Nel complesso panorama della formazione vale comunque
la pena premettere che il 30% della preparazione viene promossa in ambito
universitario, anche se non possiamo considerare questi iter accademici
come finalizzati all’ acquisizione di un tipo di competenza strettamente
mirata ad operare sul campo.
I Corsi di Perfezionamento occupano il 23% dell’attività
didattica di tipo universitario, mentre la fetta più cospicua spetta
agli istituti privati con il 46%.
Rispetto la dislocazione geografica, questa appare piuttosto
disomogenea.
La concentrazione delle opportunità didattiche
sembra, infatti, ripartita quasi in maniera equivalente tra nord e centro
Italia, rispettivamente con il 37% ed il 40%, lasciando al sud e isole
il 20% del restante. Le strutture nazionali che si occupano di indirizzare
le competenze degli psicologi in campo forense prevedono la possibilità
che a questi, nei percorsi di insegnamento previsti, si affianchino altri
specializzandi. Nel 46% dei casi si tratta di laureati in medicina, nel
37% di laureati in giurisprudenza. Per il 34% è prevista la partecipazione
per operatori di altri settori come sociologi, laureati in scienze dell'educazione
o scienze della comunicazione.
In una elevata percentuale dei casi da noi esaminati
(31%) è prevista anche la partecipazione di studenti in procinto
di conseguire la laurea. Operatori altamente specializzati nel campo giudiziario,
come avvocati o magistrati, sono coinvolti, nella formazione psicologica,
in misura estremamente ridotta (9%).
I dati che emergono fino a questo punto consentono una
prima valutazione. Appare evidente come il grado di specificità
richiesto, a chi accede a tali percorsi, non sia sempre elevato. Sembra
emergere piuttosto un orientamento di tipo ‘formativo-divulgativo’ della
materia, conoscitivo nel senso più lato del termine, quindi
non particolarmente specialistico o comunque raramente indirizzato a creare
una consistente specializzazione in un settore ristretto di conoscenza.
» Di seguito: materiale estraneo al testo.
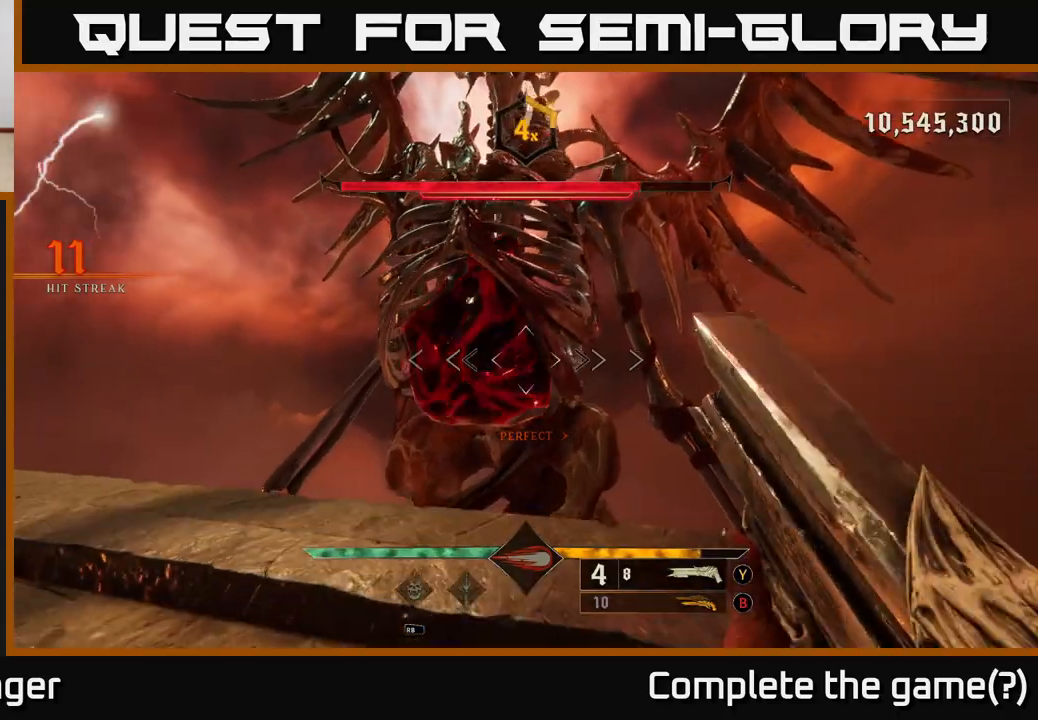
{"buttons": [], "left_stick": "down-left", "right_stick": "center", "events": [[150, "right_stick", "down"], [200, "R2", "down"], [233, "left_stick", "down-left"], [283, "R2", "up"], [300, "right_stick", "right"], [467, "right_stick", "center"]]}
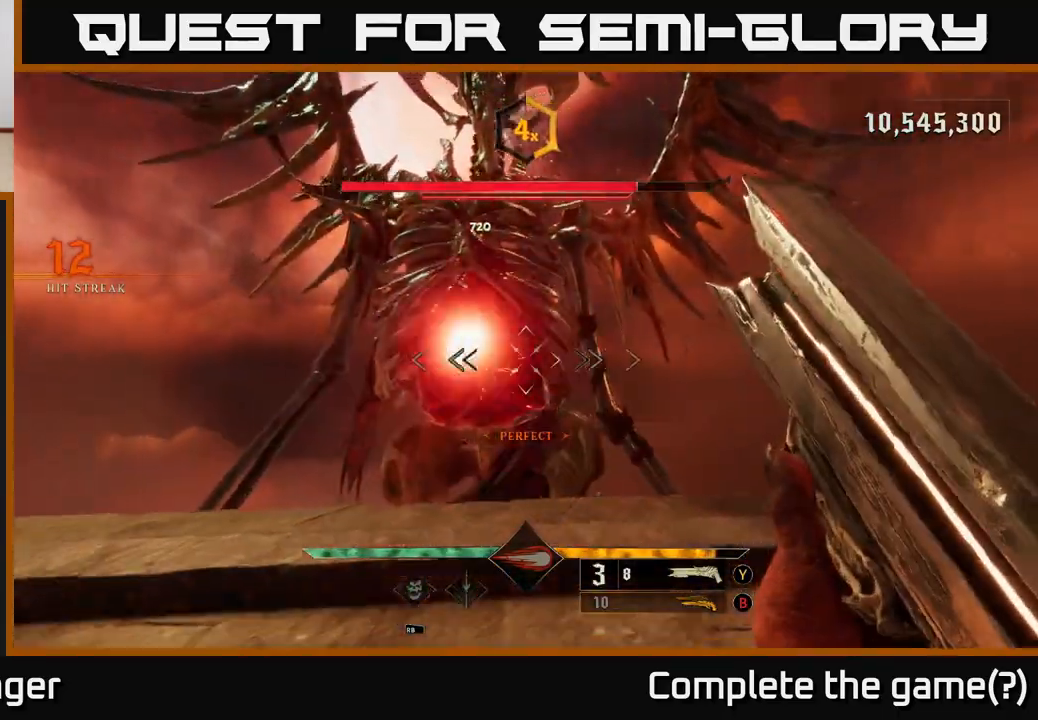
{"buttons": [], "left_stick": "up", "right_stick": "center", "events": [[217, "left_stick", "up-left"], [267, "left_stick", "up"]]}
Il fatto che figure professionali eterogenee spesso trovino
avvicinamenti scarsamente motivati da una precisa strategia didattica,
rende sempre più debole il filo che dovrebbe legare gli stessi strumenti
didattici agli obiettivi che tali corsi intendono raggiungere.
Sarebbe opportuno auspicare una diversificazione tra
orientamenti didattici tesi a divulgare, da quelli strettamente
ed altamente specialistici, destinati ad affinare gli strumenti di chi
opera nel settore. Il terreno formativo-informativo di scambio appare,
quindi, troppo dissimile e composito, tanto da compromettere potenzialmente
una imprescindibile integrazione di abilità come continuamente auspicato
da esperti del settore. Nel tentativo di garantire delle direttive generali,
come accennato spesso di tipo prevalentemente divulgativo, aumenta il rischio
di creare un terreno che è solo apparentemente capace di integrare
diverse competenze.
Molti istituti ed associazioni, per esempio, offrono
una formazione a più livelli, rispetto diverse aree di intervento
in corsi di formazione relativamente brevi per durata ed ore di lezione
effettuate, mentre appaiono in misura fortemente ridotta (9%) i corsi che
potremmo definire altamente specialistici.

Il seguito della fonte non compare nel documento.